God cares greatly for the city of Nineveh (and apparently for the animals there too). The story is not centered on God trying to convert the Ninevites, but on God attempting to convert Jonah to the Gospel of Enemy Love. The scene reminds me of Genesis 18 where Abraham is interceding for Sodom. Abraham manages to haggle with God down to 10 righteous people (and some commentators have questioned whether Abraham could have asked God to spare the city even if none righteous were found). In Jonah however, God is trying to convince Jonah to spare the city of Nineveh in his heart.

God states that the people of Nineveh "do not know their right hand from their left" in a way that makes it rather unclear how accountable God is holding the city for its excessive evil. What does seem to be assured is that God cares for the city desires it would be saved. While this is not explicitly declare it seems that Jonah is the one who actually needs to repent and so do we.
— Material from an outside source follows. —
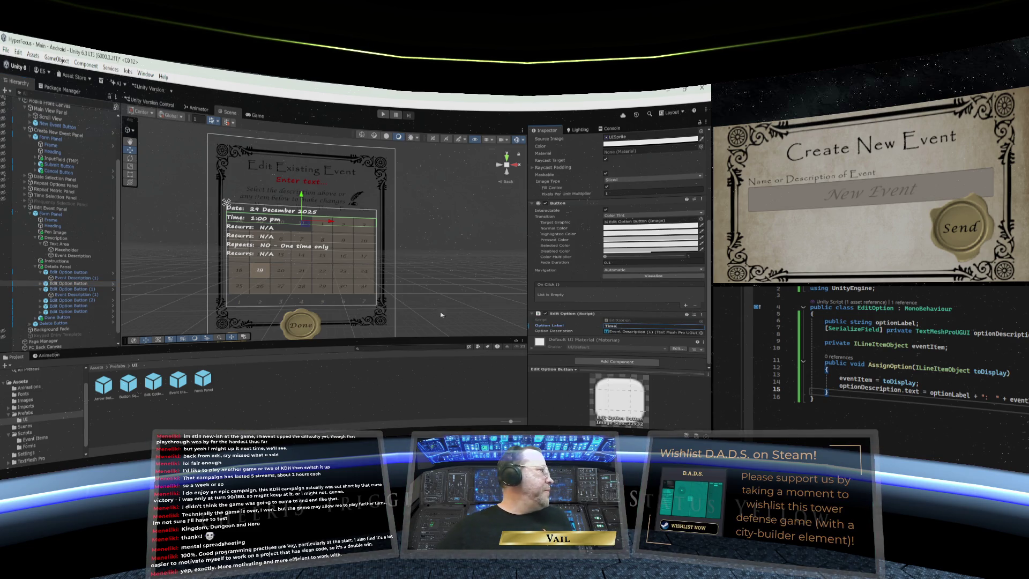
click(70, 289)
click(617, 326)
Holy God who desires that none would perish, teach us how to love our enemies and pray for those who persecute us. Raise up your prophets to preach the Gospel that your enemies would repent and your children would seek peace. Amen.



Tuesday, May 3, 2011

Responding to the Death of Osama bin Laden

"You have heard that it was said, 'You shall love your neighbor and hate your enemy.' But I say to you, Love your enemies and pray for those who persecute you, so that you may be sons of your Father who is in heaven. For he makes his sun rise on the evil and on the good, and sends rain on the just and on the unjust.
(Matthew 5:43-45)

For if you forgive others their trespasses, your heavenly Father will also forgive you, but if you do not forgive others their trespasses, neither will your Father forgive your trespasses.
(Matthew 6:14-15)

Bless those who persecute you; bless and do not curse them. Rejoice with those who rejoice, weep with those who weep. Live in harmony with one another. Do not be haughty, but associate with the lowly. Never be wise in your own sight. Repay no one evil for evil, but give thought to do what is honorable in the sight of all. If possible, so far as it depends on you, live peaceably with all. Beloved, never avenge yourselves, but leave it to the wrath of God, for it is written, "Vengeance is mine, I will repay, says the Lord." To the contrary, "if your enemy is hungry, feed him; if he is thirsty, give him something to drink; for by so doing you will heap burning coals on his head." Do not be overcome by evil, but overcome evil with good.
(Romans 12:14-21)

Enemy love is at the center of the Gospel.  Anyone who says otherwise is making excuses to defend their own non-biblical perspective.